Não queremos ter. Queremos ser!

Por Pedro Conrade

Há quem diga que esse mundo ultra conectado ficou chato. Que os jovens perdem mais tempo no virtual que no real. Será que o digital não pode ser uma extensão da realidade? De fato, é. Com isso, uma revolução. As necessidades cada vez mais latentes e menos burocráticas fizeram com que o mercado se transformasse. O tradicional ficou obsoleto e novas alternativas vieram.

É preciso entender que, atualmente, o jovem valoriza muito mais o propósito que o custo – e muitas vezes o propósito lhe traz um custo bem abaixo. No passado, completar 18 anos era sinônimo de tirar a carteira de habilitação. O carro era objeto de desejo. E não estou falando de uma geração tão distante.

Para se ter uma base, o Global Automotive Consumer Study, estudo realizado pela Deloitte, com base na geração millennial, apontou que 62% dos jovens que utilizam serviços de transportes como Uber e Cabify, dispensariam a compra de automóveis. Eles não querem ter, querem ser.

Cada vez fica mais explícita a afirmação do pague pelo que usar, sem a sensação do pertencimento e sim da experiência vivida. Resolvi fazer um teste e procurar uns apartamentos em regiões badaladas de São Paulo. Um apartamento básico, com dois quartos e uma suíte, para venda, está na média de oitocentos mil reais.

Poucas pessoas conseguem tal valor, ainda mais falando em jovens no começo de carreira.

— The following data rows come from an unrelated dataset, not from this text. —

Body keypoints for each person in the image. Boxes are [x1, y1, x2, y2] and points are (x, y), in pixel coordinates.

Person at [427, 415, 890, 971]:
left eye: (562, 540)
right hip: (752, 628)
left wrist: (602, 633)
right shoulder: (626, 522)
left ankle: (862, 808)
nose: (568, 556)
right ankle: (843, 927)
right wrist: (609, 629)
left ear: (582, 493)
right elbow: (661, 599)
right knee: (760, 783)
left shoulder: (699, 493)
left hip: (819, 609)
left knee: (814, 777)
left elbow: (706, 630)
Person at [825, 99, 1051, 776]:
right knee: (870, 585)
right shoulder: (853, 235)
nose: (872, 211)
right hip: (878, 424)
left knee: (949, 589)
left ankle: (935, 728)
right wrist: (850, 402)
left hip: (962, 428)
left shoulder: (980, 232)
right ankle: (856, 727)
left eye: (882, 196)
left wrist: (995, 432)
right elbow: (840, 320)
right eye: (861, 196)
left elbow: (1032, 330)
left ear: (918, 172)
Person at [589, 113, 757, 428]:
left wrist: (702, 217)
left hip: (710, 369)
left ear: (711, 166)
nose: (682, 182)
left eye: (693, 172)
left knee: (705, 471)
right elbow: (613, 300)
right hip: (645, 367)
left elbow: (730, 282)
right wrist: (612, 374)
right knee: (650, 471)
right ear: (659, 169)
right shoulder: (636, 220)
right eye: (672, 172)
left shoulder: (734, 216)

Aos que conseguem, deixo uma reflexão: em um apartamento de dois dormitórios, como fará caso venha mais um filho? E se recebe uma proposta para trabalhar do outro lado do mundo? Vai vender o imóvel correndo o risco de desvalorização?

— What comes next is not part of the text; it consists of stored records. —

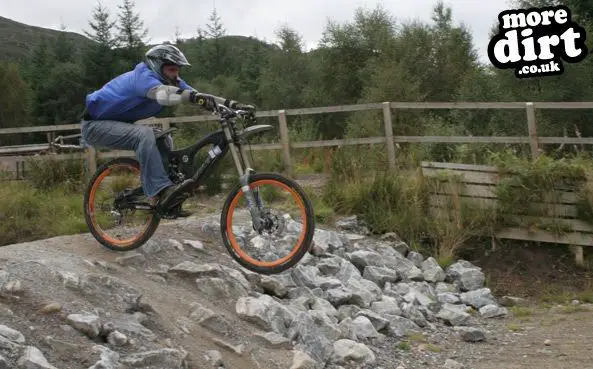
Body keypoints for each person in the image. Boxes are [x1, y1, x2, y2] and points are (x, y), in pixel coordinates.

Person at [80, 43, 254, 215]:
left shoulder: (171, 80)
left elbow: (200, 96)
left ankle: (169, 201)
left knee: (164, 138)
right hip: (95, 125)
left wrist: (234, 105)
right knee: (145, 135)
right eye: (172, 69)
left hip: (117, 123)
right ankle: (159, 190)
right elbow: (163, 95)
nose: (176, 74)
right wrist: (193, 97)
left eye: (178, 70)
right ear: (158, 66)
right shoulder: (143, 77)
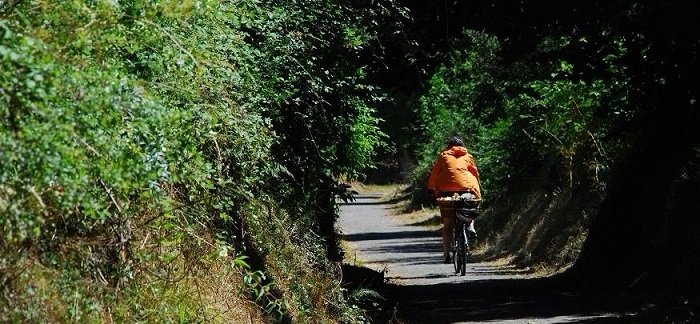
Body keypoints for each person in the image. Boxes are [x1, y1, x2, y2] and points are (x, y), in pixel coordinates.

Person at [427, 136, 481, 263]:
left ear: (449, 146)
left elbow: (434, 173)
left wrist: (430, 188)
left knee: (448, 224)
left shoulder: (443, 156)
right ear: (462, 146)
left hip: (446, 191)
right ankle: (471, 226)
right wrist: (477, 187)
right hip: (465, 188)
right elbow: (475, 173)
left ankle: (446, 254)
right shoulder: (468, 156)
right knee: (470, 206)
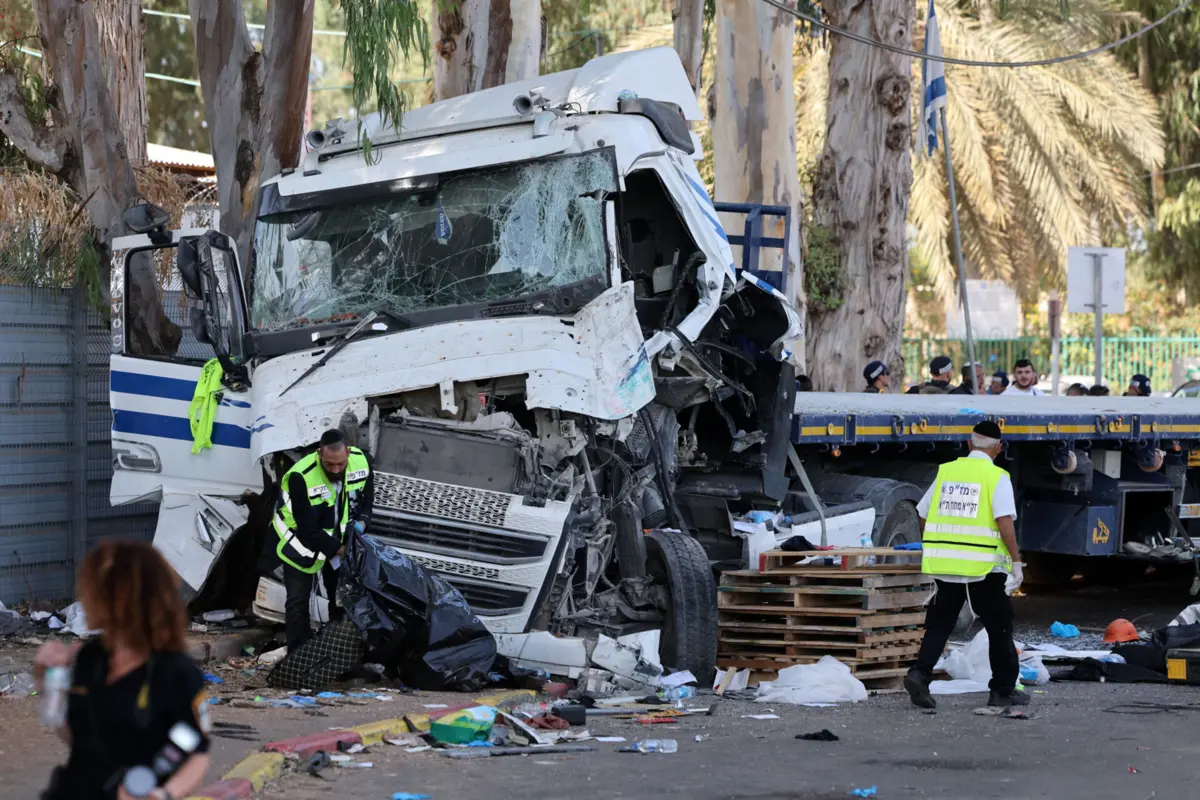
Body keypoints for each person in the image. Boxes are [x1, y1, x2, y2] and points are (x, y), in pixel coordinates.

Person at [35, 540, 211, 799]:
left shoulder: (175, 673)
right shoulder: (90, 658)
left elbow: (197, 754)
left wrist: (163, 794)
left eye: (92, 588)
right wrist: (47, 683)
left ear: (121, 598)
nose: (83, 596)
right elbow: (79, 740)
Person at [904, 421, 1027, 710]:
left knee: (940, 623)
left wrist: (940, 543)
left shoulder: (947, 471)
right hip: (984, 567)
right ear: (998, 448)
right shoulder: (996, 476)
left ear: (969, 445)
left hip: (945, 565)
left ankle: (919, 674)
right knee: (1000, 627)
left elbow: (923, 513)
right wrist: (1017, 561)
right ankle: (1002, 690)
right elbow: (1004, 522)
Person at [271, 429, 375, 651]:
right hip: (299, 542)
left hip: (338, 541)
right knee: (298, 602)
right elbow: (307, 528)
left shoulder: (362, 462)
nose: (336, 470)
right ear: (319, 455)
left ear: (347, 453)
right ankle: (297, 658)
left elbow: (367, 504)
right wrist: (341, 549)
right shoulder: (301, 476)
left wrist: (362, 525)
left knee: (341, 599)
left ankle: (338, 656)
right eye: (329, 465)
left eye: (340, 464)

Atualmente, com Airbnb, Quinto Andar e VivaReal, o processo foi democratizado e, confesso, descomplicado. Chega de taxas disso, daquilo, juros, asterisco. Viva o poder de pertencer e não de ter. Jovem, você pode, sim, ficar por um tempo lá – com um preço justo.

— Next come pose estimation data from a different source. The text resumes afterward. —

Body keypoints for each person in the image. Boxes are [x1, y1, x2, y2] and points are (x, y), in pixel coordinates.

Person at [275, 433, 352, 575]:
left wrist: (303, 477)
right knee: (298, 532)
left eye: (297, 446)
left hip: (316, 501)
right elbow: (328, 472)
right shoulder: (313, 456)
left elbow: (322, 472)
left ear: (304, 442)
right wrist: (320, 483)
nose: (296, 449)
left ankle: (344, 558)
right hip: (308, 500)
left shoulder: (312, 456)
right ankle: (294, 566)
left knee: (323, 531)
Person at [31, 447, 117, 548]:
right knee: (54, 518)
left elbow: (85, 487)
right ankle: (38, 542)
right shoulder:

Obviamente, além de serviços de transporte, músicas, filmes e hospedagem, chego em um assunto crítico para muitos: Bancos. É justo, também, pagar por serviços que não usa ou, muitas vezes, nem sabe que tem?

O site Quanto Custa Seu Banco mostra o valor que você já gastou com seu banco até hoje. Um cliente de 24 anos, com renda média de R$ 2.000, que possui conta corrente há cinco anos e realiza dois saques e duas transferências por mês, já gastou R$ 2.048, equivalente a um pouco mais que sua renda. Caso ele mantenha os processos bancários tradicionais, ele gastaria mais de R$ 100.000 em 50 anos.

Com essa grana ele poderia fazer cinco cursos no exterior se hospedando em um Airbnb, trafegar de transporte compartilhado por aproximadamente 20 anos, assistir a 690 shows e comprar 52 smartphones do momento.

Os jovens, atualmente, compram ideais. Por isso as startups, fintechs ou novas empresas, como queira chamar, conseguiram crescer exponencialmente. É preciso entregar bem mais que um produto ou solução. É preciso entregar amizade, propósito, conceito e experiência. Parabéns, jovens. Vocês podem mais. Não deixem de mudar o convencional.